E-cigarettes are about as effective as nicotine patches in helping smokers quit, a new study suggests. People who use e-cigarettes smoke fewer cigarettes, even if they don’t completely stop smoking, according to NBC News.
Researchers in New Zealand studied 657 smokers who wanted to quit. The smokers received a 13-week supply of either e-cigarettes, nicotine patches or placebo e-cigarettes that had no nicotine. After six months, almost 6 percent of participants had stopped smoking. Slightly more smokers in the e-cigarette group quit, compared with the other groups, but the difference was not statistically significant.

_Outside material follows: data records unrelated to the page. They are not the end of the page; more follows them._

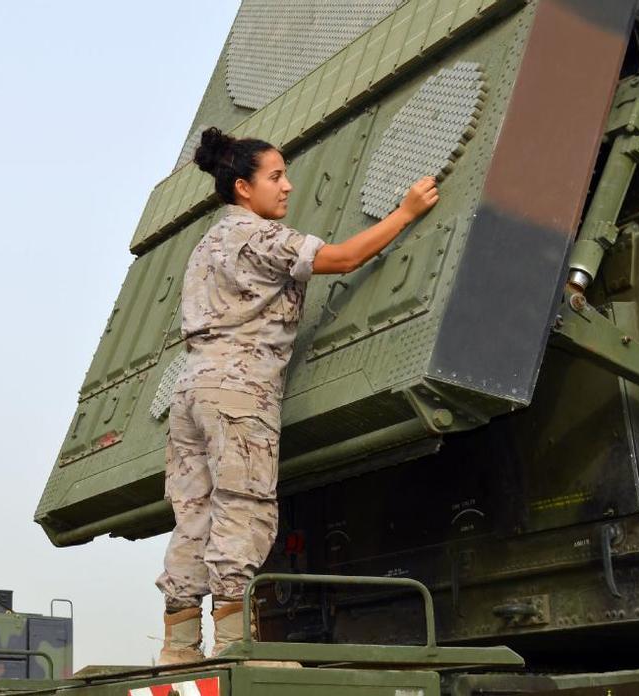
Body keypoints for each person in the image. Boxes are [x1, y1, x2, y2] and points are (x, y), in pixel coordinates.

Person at [156, 127, 439, 664]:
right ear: (244, 187)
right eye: (276, 176)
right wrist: (405, 212)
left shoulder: (206, 244)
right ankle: (238, 647)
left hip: (192, 388)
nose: (287, 187)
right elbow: (344, 259)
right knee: (243, 506)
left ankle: (179, 648)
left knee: (194, 512)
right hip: (239, 391)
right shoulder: (262, 237)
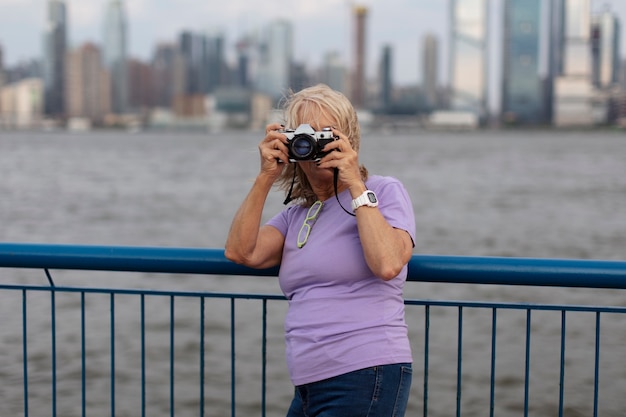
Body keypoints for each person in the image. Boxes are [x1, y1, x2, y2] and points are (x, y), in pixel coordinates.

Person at [225, 84, 415, 417]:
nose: (314, 144)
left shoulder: (382, 191)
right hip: (309, 384)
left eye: (325, 133)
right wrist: (266, 176)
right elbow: (242, 252)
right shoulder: (297, 213)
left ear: (349, 138)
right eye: (303, 134)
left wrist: (354, 182)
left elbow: (388, 263)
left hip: (365, 373)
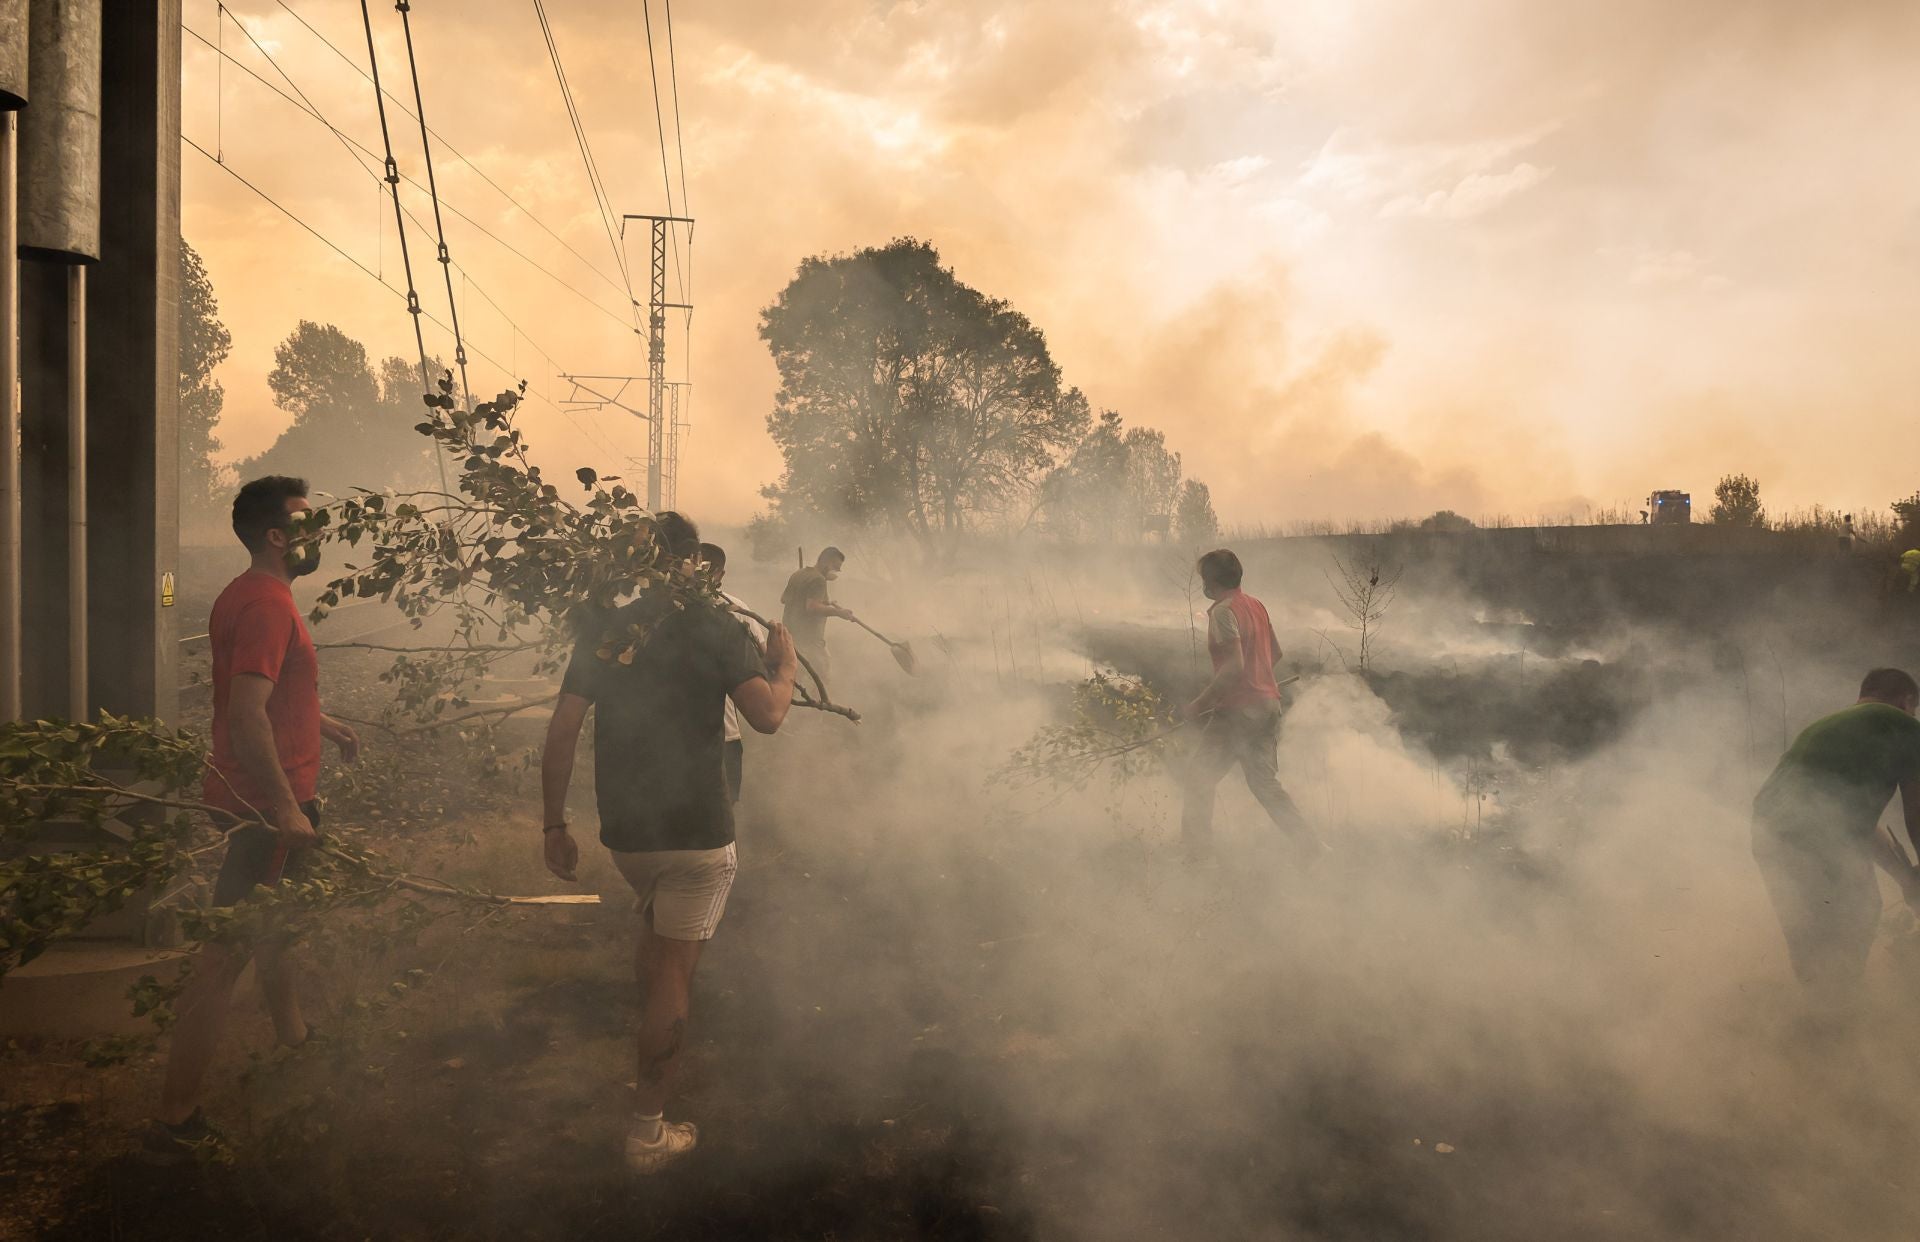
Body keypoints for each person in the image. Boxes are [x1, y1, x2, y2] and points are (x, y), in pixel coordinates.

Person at [541, 512, 799, 1174]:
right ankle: (648, 1131)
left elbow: (564, 727)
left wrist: (553, 824)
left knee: (657, 942)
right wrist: (786, 667)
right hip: (696, 834)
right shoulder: (713, 625)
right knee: (675, 975)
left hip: (627, 835)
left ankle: (650, 1026)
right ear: (688, 565)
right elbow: (768, 716)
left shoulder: (606, 625)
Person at [138, 476, 361, 1163]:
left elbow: (255, 690)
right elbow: (244, 715)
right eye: (309, 523)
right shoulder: (268, 604)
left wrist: (320, 722)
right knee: (222, 957)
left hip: (250, 796)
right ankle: (176, 1121)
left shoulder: (245, 594)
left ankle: (293, 1037)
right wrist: (287, 809)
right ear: (277, 535)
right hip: (266, 807)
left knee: (277, 924)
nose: (319, 533)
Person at [1751, 667, 1920, 1003]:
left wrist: (1905, 877)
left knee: (1810, 931)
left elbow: (1856, 823)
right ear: (1907, 701)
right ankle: (1839, 1014)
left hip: (1768, 835)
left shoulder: (1824, 728)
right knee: (1859, 909)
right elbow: (1917, 809)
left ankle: (1814, 1014)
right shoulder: (1905, 727)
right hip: (1819, 832)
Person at [1175, 549, 1313, 862]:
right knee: (1264, 784)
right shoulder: (1256, 605)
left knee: (1198, 779)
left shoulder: (1223, 612)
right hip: (1267, 706)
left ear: (1211, 581)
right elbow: (1274, 654)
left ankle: (1195, 855)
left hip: (1239, 712)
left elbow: (1234, 667)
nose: (1203, 585)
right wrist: (1259, 682)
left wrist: (1200, 704)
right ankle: (1312, 847)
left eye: (1204, 579)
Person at [698, 541, 765, 804]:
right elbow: (764, 656)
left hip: (674, 737)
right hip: (723, 734)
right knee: (724, 811)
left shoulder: (665, 607)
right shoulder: (735, 609)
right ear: (721, 575)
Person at [781, 546, 854, 680]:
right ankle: (820, 700)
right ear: (826, 562)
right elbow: (812, 607)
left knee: (794, 677)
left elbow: (785, 599)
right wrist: (839, 613)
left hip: (790, 637)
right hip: (810, 641)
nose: (837, 571)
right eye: (835, 567)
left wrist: (824, 603)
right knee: (821, 676)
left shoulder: (799, 574)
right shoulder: (818, 580)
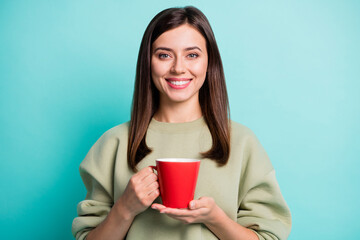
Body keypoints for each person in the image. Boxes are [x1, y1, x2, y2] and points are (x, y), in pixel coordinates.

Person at [72, 6, 291, 240]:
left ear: (210, 62)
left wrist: (214, 218)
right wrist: (125, 208)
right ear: (148, 62)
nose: (178, 68)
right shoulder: (113, 143)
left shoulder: (240, 142)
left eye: (192, 55)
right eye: (164, 55)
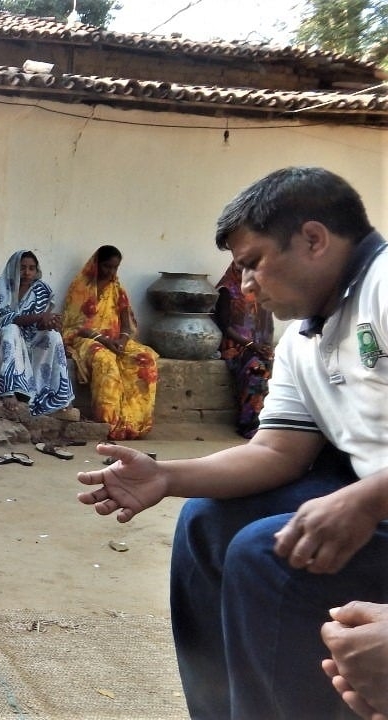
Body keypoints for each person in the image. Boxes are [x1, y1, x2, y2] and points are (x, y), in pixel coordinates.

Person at [76, 167, 388, 720]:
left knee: (266, 554)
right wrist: (166, 476)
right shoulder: (303, 339)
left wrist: (366, 499)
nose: (244, 286)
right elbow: (276, 452)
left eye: (253, 263)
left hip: (374, 500)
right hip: (369, 496)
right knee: (206, 524)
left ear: (314, 239)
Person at [61, 244, 159, 440]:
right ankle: (109, 423)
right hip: (87, 339)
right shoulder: (80, 288)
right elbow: (72, 326)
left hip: (114, 338)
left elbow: (126, 324)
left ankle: (134, 422)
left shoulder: (117, 289)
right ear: (96, 264)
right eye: (107, 266)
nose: (111, 272)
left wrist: (122, 341)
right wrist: (102, 339)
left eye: (115, 267)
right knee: (106, 361)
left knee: (145, 359)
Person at [0, 250, 74, 417]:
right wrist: (40, 317)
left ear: (37, 270)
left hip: (31, 338)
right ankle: (8, 389)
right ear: (13, 268)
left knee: (53, 336)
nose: (27, 273)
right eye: (22, 268)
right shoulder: (2, 285)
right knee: (11, 330)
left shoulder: (42, 290)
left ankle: (59, 395)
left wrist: (50, 323)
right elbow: (4, 317)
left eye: (31, 268)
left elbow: (43, 321)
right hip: (0, 340)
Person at [214, 261, 275, 438]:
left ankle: (269, 423)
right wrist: (251, 345)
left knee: (272, 364)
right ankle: (248, 424)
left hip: (256, 343)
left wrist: (266, 346)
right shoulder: (227, 290)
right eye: (242, 268)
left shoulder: (260, 290)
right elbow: (224, 326)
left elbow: (268, 323)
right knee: (256, 369)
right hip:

Among participants given real e-cigarettes, 57 percent were smoking half as many cigarettes daily as they had before the study started, compared with 41 percent of those who received nicotine patches.
The article notes this is the first major study to demonstrate that e-cigarettes can benefit smokers. The study appears in the journal The Lancet.
“Our study establishes a critical benchmark for e-cigarette performance compared to nicotine patches and placebo e-cigarettes, but there is still so much that is unknown about the effectiveness and long-term effects of e-cigarettes,” lead researcher Chris Bullen said in a news release. “Given the increasing popularity of these devices in many countries, and the accompanying regulatory uncertainty and inconsistency, larger, longer-term trials are urgently needed to establish whether these devices might be able to fulfill their potential as effective and popular smoking cessation aids.”
Earlier this month, the Centers for Disease Control and Prevention released a study that found use of e-cigarettes among middle and high schools students doubled from 2011 to 2012. The study found 10 percent of high school students had tried an e-cigarette last year, compared with 5 percent the previous year.